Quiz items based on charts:
■ ■ ■ ■ ■
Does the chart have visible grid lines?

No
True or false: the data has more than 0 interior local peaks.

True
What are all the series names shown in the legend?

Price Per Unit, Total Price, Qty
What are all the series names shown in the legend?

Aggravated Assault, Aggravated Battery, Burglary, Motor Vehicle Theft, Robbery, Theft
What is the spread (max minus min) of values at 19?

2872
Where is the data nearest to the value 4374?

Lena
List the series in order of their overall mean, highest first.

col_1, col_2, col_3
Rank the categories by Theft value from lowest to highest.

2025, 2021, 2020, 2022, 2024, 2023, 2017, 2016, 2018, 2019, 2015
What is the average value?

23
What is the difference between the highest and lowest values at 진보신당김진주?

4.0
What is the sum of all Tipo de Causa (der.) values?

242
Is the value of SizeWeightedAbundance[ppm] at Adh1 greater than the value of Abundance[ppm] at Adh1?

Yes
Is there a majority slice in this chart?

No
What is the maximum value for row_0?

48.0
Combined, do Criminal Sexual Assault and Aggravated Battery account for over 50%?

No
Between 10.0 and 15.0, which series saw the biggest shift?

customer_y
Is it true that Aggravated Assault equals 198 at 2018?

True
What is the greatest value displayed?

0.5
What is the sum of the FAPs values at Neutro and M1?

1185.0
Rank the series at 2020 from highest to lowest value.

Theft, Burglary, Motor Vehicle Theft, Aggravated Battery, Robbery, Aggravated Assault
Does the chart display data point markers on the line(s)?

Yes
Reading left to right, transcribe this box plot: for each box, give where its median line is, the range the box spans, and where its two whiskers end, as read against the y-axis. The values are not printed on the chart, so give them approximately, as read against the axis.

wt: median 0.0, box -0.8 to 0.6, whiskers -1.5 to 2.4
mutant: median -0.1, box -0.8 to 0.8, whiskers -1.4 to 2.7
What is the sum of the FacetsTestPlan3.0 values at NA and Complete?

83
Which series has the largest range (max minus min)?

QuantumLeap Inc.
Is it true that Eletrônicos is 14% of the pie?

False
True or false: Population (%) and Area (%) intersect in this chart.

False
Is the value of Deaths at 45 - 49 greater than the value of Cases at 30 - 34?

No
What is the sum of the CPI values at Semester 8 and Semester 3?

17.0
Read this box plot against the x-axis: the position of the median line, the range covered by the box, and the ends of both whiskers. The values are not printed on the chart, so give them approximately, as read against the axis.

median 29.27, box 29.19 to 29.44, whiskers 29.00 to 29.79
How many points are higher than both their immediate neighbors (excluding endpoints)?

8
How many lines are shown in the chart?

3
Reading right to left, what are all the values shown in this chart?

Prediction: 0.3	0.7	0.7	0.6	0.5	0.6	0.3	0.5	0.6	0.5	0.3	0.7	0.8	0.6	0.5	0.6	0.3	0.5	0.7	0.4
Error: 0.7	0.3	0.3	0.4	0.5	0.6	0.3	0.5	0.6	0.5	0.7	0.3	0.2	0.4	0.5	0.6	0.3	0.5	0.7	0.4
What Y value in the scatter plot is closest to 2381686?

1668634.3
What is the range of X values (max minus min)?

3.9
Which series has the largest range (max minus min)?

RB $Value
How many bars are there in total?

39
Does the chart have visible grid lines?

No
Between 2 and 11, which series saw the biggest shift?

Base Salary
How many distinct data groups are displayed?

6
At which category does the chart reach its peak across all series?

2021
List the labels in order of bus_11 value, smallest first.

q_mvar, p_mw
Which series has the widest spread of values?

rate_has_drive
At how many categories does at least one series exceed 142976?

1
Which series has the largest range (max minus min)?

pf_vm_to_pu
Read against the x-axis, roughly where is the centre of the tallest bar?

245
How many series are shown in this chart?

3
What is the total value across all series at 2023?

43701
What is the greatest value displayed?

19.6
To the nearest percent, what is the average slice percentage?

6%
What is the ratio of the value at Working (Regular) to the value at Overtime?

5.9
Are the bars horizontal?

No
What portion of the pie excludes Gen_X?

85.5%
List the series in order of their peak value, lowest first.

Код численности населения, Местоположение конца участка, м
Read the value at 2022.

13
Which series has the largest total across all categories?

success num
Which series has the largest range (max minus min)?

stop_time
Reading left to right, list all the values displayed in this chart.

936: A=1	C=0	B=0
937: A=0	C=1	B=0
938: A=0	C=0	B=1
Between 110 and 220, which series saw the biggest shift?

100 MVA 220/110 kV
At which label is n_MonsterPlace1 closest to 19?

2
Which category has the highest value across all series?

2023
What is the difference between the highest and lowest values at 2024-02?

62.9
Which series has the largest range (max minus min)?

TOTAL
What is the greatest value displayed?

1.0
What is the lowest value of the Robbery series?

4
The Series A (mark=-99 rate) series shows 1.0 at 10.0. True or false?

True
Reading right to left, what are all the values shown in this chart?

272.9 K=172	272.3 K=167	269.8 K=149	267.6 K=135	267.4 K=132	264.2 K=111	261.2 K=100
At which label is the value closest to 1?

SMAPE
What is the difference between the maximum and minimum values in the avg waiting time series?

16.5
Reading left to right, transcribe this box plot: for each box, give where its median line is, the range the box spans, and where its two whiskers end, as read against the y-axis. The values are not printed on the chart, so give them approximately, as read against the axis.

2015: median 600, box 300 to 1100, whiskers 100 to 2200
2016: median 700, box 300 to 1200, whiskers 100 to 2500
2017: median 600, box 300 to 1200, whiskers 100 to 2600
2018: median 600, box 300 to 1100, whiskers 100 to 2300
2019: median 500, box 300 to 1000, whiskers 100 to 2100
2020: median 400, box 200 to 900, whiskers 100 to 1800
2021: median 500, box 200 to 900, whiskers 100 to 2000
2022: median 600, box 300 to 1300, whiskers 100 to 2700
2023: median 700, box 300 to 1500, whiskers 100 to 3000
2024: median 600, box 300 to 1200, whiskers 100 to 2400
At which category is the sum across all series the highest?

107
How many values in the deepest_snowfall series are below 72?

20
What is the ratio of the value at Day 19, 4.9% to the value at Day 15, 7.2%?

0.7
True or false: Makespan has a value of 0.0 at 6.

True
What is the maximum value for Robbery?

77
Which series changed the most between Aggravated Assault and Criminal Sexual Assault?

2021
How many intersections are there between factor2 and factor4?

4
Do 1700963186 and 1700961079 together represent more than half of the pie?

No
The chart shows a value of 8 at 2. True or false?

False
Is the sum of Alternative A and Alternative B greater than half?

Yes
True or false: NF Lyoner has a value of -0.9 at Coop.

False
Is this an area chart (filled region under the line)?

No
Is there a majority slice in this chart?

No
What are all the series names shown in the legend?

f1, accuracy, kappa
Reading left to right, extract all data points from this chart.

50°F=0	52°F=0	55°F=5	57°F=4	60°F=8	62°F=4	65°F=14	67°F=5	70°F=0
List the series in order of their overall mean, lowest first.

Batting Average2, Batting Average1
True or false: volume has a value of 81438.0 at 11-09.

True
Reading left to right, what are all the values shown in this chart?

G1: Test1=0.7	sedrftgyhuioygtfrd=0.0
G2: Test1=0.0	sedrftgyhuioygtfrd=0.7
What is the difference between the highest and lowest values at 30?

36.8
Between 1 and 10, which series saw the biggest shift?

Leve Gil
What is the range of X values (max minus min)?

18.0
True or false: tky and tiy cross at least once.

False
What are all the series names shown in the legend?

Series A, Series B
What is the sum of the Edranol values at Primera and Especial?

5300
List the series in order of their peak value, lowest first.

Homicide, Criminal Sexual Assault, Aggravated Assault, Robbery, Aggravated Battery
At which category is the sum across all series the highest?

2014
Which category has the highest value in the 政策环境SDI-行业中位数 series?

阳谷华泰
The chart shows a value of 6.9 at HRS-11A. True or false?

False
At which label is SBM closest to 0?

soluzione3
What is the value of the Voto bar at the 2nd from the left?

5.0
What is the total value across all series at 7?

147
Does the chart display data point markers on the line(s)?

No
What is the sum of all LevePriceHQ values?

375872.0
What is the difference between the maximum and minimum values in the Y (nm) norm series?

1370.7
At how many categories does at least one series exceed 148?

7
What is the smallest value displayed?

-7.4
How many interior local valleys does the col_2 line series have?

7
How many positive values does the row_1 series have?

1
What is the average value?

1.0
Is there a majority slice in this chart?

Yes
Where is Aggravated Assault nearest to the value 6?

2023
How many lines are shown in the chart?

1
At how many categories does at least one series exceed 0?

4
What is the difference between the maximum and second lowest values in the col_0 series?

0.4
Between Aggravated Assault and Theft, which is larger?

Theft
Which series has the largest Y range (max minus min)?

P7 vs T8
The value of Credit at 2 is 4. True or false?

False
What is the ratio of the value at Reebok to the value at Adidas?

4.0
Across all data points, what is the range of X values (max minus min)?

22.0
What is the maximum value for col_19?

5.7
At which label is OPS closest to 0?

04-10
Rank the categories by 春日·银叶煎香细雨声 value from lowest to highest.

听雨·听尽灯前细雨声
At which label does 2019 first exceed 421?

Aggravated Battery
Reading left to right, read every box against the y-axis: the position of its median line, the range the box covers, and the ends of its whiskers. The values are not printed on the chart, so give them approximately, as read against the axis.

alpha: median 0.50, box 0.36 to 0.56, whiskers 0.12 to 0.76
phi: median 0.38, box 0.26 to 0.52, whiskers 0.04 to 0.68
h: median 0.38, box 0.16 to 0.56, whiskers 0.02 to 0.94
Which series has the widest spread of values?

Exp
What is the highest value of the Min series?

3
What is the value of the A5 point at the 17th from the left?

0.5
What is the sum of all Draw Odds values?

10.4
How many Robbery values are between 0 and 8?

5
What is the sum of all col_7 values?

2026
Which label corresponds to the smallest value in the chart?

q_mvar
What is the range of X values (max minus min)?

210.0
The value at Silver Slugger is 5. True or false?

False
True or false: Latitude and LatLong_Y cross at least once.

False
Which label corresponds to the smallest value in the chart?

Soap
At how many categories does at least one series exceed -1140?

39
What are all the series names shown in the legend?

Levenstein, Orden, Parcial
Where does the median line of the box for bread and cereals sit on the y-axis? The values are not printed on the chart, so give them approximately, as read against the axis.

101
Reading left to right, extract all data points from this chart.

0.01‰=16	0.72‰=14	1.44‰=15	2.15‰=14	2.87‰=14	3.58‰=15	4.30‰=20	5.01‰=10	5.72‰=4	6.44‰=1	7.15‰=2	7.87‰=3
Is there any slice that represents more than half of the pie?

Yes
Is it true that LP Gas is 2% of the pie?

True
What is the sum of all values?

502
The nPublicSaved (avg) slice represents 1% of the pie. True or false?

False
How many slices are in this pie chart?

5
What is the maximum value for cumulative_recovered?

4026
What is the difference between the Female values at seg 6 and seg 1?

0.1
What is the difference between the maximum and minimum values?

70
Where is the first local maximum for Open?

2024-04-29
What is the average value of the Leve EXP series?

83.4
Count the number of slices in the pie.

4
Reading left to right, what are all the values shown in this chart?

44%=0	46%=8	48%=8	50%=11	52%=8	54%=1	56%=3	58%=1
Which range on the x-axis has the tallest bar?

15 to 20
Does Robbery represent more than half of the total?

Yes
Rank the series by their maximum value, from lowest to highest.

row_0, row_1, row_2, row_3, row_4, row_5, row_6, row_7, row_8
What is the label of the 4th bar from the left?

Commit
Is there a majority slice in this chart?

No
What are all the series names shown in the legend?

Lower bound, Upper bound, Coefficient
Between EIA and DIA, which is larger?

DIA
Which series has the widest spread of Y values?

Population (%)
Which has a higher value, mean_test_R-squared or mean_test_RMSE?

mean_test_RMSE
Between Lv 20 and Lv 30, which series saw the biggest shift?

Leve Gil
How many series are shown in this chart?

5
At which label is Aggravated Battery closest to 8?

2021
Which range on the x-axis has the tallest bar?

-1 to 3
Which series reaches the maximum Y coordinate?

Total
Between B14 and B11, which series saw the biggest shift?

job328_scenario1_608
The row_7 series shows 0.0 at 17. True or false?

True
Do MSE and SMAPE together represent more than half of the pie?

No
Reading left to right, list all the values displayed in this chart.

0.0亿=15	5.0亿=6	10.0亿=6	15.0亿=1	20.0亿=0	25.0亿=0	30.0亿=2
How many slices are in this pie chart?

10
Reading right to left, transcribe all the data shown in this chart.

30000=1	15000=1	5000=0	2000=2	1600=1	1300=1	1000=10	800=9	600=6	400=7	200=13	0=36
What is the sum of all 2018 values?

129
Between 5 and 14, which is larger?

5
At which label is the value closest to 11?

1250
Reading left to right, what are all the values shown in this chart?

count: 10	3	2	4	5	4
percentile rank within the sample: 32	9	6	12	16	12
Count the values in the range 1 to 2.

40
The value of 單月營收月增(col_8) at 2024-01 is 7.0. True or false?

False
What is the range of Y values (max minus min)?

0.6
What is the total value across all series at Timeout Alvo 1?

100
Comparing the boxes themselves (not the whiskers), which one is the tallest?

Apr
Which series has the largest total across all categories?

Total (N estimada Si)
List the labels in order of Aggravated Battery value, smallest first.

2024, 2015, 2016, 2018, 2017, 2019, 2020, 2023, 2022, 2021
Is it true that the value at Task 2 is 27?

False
■ ■ ■ ■ ■
● **Instructions to follow**
How many lines of the material contain the word "give"? Reply with the number alone.

● **Reply to the task**
5